START Given information

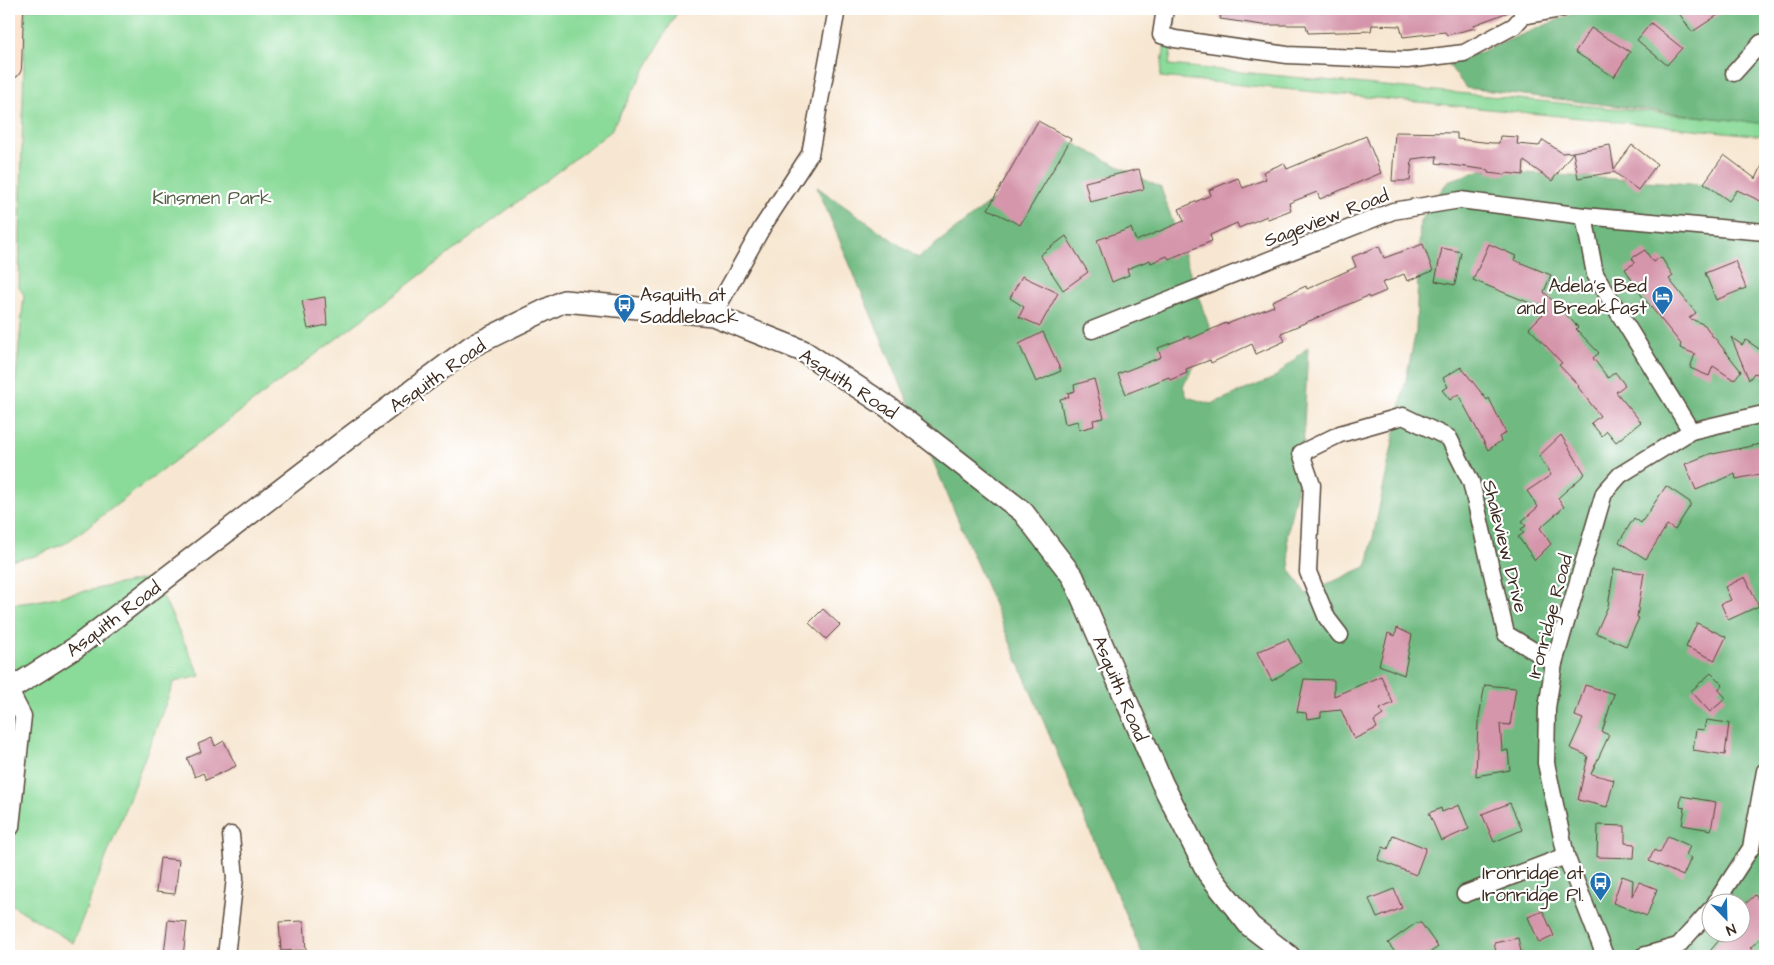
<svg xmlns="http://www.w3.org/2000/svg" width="1774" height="965" font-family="'Architects Daughter',sans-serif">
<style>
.green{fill:#8ada99;stroke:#62825c}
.forest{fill:#6fba81;stroke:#557250;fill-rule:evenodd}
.building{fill:#d595ab}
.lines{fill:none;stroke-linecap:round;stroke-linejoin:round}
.minor-casing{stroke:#574639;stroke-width:19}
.tertiary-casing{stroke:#574639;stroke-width:24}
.secondary-casing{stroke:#574639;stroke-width:26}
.minor{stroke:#fff;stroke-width:16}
.tertiary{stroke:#fff;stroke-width:21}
.secondary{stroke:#fde4d1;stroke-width:24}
.labels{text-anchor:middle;stroke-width:4.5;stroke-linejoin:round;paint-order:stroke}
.park-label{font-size:19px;fill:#535f43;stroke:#fff}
.street-label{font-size:19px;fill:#3b2a1e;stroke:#fff}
.poi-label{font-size:19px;fill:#3b2a1e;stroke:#fff;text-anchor:end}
</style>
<rect width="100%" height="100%" fill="#fff"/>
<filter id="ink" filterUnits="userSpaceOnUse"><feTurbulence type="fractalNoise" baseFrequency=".02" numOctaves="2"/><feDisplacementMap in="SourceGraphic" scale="10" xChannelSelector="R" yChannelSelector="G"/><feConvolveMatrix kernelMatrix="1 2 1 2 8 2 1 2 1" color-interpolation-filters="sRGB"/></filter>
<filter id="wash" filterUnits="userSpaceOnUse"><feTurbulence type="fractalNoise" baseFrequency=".0096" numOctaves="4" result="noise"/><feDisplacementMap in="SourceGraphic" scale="20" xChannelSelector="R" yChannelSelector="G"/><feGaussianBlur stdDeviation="1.12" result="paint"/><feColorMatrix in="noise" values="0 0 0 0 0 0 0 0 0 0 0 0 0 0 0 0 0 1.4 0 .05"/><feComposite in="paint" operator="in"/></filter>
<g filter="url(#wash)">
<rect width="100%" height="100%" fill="#f7e7d2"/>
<g class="green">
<polygon points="25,9 679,9 610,132 66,543 35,556 9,561 9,448 24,295 19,287"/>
<polygon points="1170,9 1177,9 1169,65 1765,123 1765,136 1160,77"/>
<polygon points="154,577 200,676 174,682 73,943 9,903 9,607 13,604 32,602"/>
</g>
<g class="forest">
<polygon points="1584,9 1765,9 1765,124 1466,88 1449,65"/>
<path d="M 1069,141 L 1161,188 L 1212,335 L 1183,386 L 1187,397 L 1211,404 L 1274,378 L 1308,347 L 1302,464 L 1287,536 L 1290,570 L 1306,594 L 1367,566 L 1416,331 L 1420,221 L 1448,181 L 1481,170 L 1765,189 L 1765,956 L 1143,956 L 817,187 L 918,258 ZM 1712,902 L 1742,902 L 1742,932 L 1712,932 Z"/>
</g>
<g id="blocks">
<g class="building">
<polygon points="1222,9 1511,9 1511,11 1474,25 1475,28 1447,35 1445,32 1403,37 1400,26 1372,25 1371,31 1308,33 1306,25 1263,25 1220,19"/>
<polygon points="1676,9 1727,9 1692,32"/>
<polygon points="1651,23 1682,48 1667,65 1637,40"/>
<polygon points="1591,28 1630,52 1614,77 1575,52"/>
<polygon points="1038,121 1071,139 1020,225 988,209"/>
<polygon points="1395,132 1457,133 1457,139 1492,143 1499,143 1500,136 1518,137 1517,144 1539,146 1543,140 1562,153 1573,152 1552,181 1524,161 1523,175 1506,173 1505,175 1488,173 1488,170 1436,163 1437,156 1412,159 1410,181 1392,181"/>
<polygon points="1366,136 1381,173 1320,199 1317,192 1289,203 1291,210 1268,219 1267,216 1239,228 1237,223 1210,235 1212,241 1169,259 1167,256 1151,263 1150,260 1127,269 1129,275 1112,282 1097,240 1131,228 1136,241 1184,221 1179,209 1211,195 1209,190 1238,178 1243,188 1266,179 1263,172 1284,163 1287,169"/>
<polygon points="1610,145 1614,169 1632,145 1657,164 1638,190 1614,172 1578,178 1573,152"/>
<polygon points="1724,155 1756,179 1765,159 1765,203 1737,190 1729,201 1704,183"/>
<polygon points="1139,169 1144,189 1090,202 1085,182"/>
<polygon points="1066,236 1088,272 1063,290 1040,255"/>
<polygon points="1423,244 1433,271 1407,281 1404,274 1382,283 1386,291 1369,298 1368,296 1281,333 1285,341 1256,354 1252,344 1211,363 1210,360 1186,369 1187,373 1170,380 1169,377 1126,394 1118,374 1161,357 1158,348 1189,336 1190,339 1226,323 1227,324 1274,306 1272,301 1306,286 1307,289 1356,267 1352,257 1379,246 1384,258"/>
<polygon points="1489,244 1516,256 1514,260 1551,275 1544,292 1578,327 1576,329 1599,353 1593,358 1608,378 1615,372 1625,385 1616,392 1641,422 1616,442 1607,431 1602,436 1591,423 1600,416 1578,387 1579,386 1559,365 1562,363 1529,328 1547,310 1473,280"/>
<polygon points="1442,248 1461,252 1455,285 1435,281"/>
<polygon points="1645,250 1653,262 1661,257 1673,276 1669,279 1696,313 1689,318 1705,325 1712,336 1714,337 1741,371 1734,380 1713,366 1709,376 1690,368 1695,354 1680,348 1681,344 1642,296 1625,269 1635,263 1632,258"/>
<polygon points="1735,261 1746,288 1716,300 1705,273"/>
<polygon points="1022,276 1058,293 1040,326 1019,317 1024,307 1010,298"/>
<polygon points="325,297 327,325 308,329 302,301"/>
<polygon points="1043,332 1061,371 1036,382 1019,344"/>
<polygon points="1731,337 1742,345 1746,340 1765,353 1765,376 1754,373 1749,380"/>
<polygon points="1461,367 1487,400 1489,398 1506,433 1499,437 1501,441 1488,450 1458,394 1450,400 1442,390 1448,387 1443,378"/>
<polygon points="1094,379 1104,418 1093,420 1094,426 1079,430 1078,421 1065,424 1060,399 1069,397 1068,393 1075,391 1074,385"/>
<polygon points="1561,435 1585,474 1558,498 1564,507 1540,528 1551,544 1535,560 1518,537 1524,533 1521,529 1526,526 1522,521 1538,507 1527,491 1551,475 1539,456"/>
<polygon points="1761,444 1765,462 1765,473 1736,479 1735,474 1696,490 1685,464 1712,453 1713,454"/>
<polygon points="1666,486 1690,502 1690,506 1675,530 1667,525 1646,559 1619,542 1634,518 1641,523"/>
<polygon points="1614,569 1644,573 1637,617 1639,618 1626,646 1596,633 1608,606"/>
<polygon points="1745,577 1759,606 1728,620 1721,604 1731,600 1725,587"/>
<polygon points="823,609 840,625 826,639 809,623"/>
<polygon points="1697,623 1726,637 1715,660 1686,647"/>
<polygon points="1397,628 1412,635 1404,675 1379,665 1388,633 1395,636"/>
<polygon points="1288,639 1301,662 1272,681 1257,652"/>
<polygon points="1711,673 1723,685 1718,689 1726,698 1710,712 1691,691"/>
<polygon points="1381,676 1393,703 1380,709 1383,715 1374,721 1377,728 1354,739 1341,710 1321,712 1321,717 1307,719 1306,713 1297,712 1304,679 1334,680 1334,696"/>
<polygon points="1485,685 1516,688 1510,725 1500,724 1502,751 1508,750 1510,770 1476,776 1478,722"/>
<polygon points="1585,685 1614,694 1602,732 1609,735 1591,774 1614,780 1607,807 1578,800 1588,756 1570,748 1583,719 1575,716"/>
<polygon points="1706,720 1729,723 1725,755 1693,750 1696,729 1704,730"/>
<polygon points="212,738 215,746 224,741 236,766 206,780 203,773 195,777 187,758 201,752 198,744"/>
<polygon points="1681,796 1716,802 1711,830 1682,825 1685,808 1680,807"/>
<polygon points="1510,803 1522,830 1494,842 1482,814"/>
<polygon points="1459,805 1469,829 1441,841 1429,813 1441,808 1442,812"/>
<polygon points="1598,825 1625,826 1625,843 1635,844 1634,858 1597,857"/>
<polygon points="1393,835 1426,848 1416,875 1378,860 1383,847 1388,849"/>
<polygon points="1668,836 1690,846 1686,855 1691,858 1683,876 1649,861 1654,850 1660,853"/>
<polygon points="160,858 179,860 175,894 156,892"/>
<polygon points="1622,876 1633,880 1632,896 1639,882 1657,889 1647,916 1613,903"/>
<polygon points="1394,889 1402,908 1377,918 1369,899"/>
<polygon points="1755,895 1765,907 1765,934 1750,948 1759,956 1715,956 1710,951 1726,932 1742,932 1742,907"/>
<polygon points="1543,911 1554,936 1539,943 1528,917"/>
<polygon points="168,920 187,922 183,956 164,954"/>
<polygon points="304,921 306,950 281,951 279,922"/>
<polygon points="1416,923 1421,923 1438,947 1425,956 1398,956 1388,943"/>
<polygon points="1518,938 1522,956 1497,956 1494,943"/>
</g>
</g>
</g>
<g filter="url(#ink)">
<use href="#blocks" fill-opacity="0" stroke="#574639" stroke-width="1"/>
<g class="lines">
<defs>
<g id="minor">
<polyline points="1165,9 1161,35 1175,39 1287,55 1407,60 1464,53 1514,26 1523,16 1521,9"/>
<polyline points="1523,16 1561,9"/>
<polyline points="1734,73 1761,43 1765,42"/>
<polyline points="1584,216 1595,274 1691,431"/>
<polyline points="713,315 763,226 810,154 837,9"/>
<polyline points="1092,330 1393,211 1460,200 1584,216 1765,232"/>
<polyline points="1340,635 1327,618 1308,572 1312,485 1301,453 1340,434 1403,416 1449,438 1471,482 1506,634 1554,663"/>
<polyline points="9,828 11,827 23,716 9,689"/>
<polyline points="1465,894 1566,856"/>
<polyline points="1716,902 1751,848 1765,771"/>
<polyline points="226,956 235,878 231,835"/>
<polyline points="1605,956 1566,856 1546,763 1547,708 1554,663 1604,493 1620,475 1691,431 1759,415 1765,416"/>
<polyline points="1643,956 1678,946 1712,908"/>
</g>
<polyline id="tertiary" points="9,690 75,648 351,436 472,346 564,301 713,315 803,351 888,407 1023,512 1073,577 1162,783 1208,873 1250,926 1289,956"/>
<polyline id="secondary" points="9,67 11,9"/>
</defs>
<use href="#minor" class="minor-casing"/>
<use href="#tertiary" class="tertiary-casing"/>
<use href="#secondary" class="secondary-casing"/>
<use href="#minor" class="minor"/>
<use href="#tertiary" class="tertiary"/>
<use href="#secondary" class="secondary"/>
</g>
</g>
<defs>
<symbol id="hotel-pin" viewBox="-11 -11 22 30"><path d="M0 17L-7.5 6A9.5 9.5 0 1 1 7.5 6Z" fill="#1f6fb2" stroke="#fff"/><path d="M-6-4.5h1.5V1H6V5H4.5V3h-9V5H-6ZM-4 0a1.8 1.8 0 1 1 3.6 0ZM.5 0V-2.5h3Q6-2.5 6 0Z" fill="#fff"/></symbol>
<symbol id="bus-pin" viewBox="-11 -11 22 30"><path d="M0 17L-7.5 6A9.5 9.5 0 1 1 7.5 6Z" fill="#1f6fb2" stroke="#fff"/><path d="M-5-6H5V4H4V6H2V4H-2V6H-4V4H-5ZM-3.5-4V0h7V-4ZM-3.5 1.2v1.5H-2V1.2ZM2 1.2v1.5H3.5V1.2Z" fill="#fff"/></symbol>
</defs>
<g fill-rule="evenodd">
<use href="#hotel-pin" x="1650" y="284" width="25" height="34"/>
<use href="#bus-pin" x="612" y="292" width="25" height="34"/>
<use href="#bus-pin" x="1588" y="870" width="25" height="34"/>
</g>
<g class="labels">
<g class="park-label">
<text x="212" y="204">Kinsmen Park</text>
</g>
<g class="street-label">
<text transform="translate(1326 217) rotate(-21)" y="7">Sageview Road</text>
<text transform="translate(437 375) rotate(-35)" y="7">Asquith Road</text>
<text transform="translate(849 383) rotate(33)" y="7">Asquith Road</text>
<text transform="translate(1506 546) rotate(76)" y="7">Shaleview Drive</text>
<text transform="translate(1549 616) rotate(-75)" y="7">Ironridge Road</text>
<text transform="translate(113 618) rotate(-37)" y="7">Asquith Road</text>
<text transform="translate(1121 688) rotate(67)" y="7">Asquith Road</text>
</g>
<g class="poi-label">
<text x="1647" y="292">Adela's Bed<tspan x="1647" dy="22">and Breakfast</tspan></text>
<text x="640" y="301" text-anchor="start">Asquith at<tspan x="640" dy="22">Saddleback</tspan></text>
<text x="1584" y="879">Ironridge at<tspan x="1584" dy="22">Ironridge Pl.</tspan></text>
</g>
</g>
<rect width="1774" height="965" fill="none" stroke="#fff" stroke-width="30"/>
<g transform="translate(1726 918) rotate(157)"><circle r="24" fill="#ffffff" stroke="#b1aaa5"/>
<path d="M0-4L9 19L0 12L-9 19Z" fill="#1f6fb2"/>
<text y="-8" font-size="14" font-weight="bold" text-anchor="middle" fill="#3b2a1e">N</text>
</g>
</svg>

END Given information

Problem to work on. Scan the entries above for the string "xChannelSelector" and copy each line that contains it.

Written reply.
<filter id="ink" filterUnits="userSpaceOnUse"><feTurbulence type="fractalNoise" baseFrequency=".02" numOctaves="2"/><feDisplacementMap in="SourceGraphic" scale="10" xChannelSelector="R" yChannelSelector="G"/><feConvolveMatrix kernelMatrix="1 2 1 2 8 2 1 2 1" color-interpolation-filters="sRGB"/></filter>
<filter id="wash" filterUnits="userSpaceOnUse"><feTurbulence type="fractalNoise" baseFrequency=".0096" numOctaves="4" result="noise"/><feDisplacementMap in="SourceGraphic" scale="20" xChannelSelector="R" yChannelSelector="G"/><feGaussianBlur stdDeviation="1.12" result="paint"/><feColorMatrix in="noise" values="0 0 0 0 0 0 0 0 0 0 0 0 0 0 0 0 0 1.4 0 .05"/><feComposite in="paint" operator="in"/></filter>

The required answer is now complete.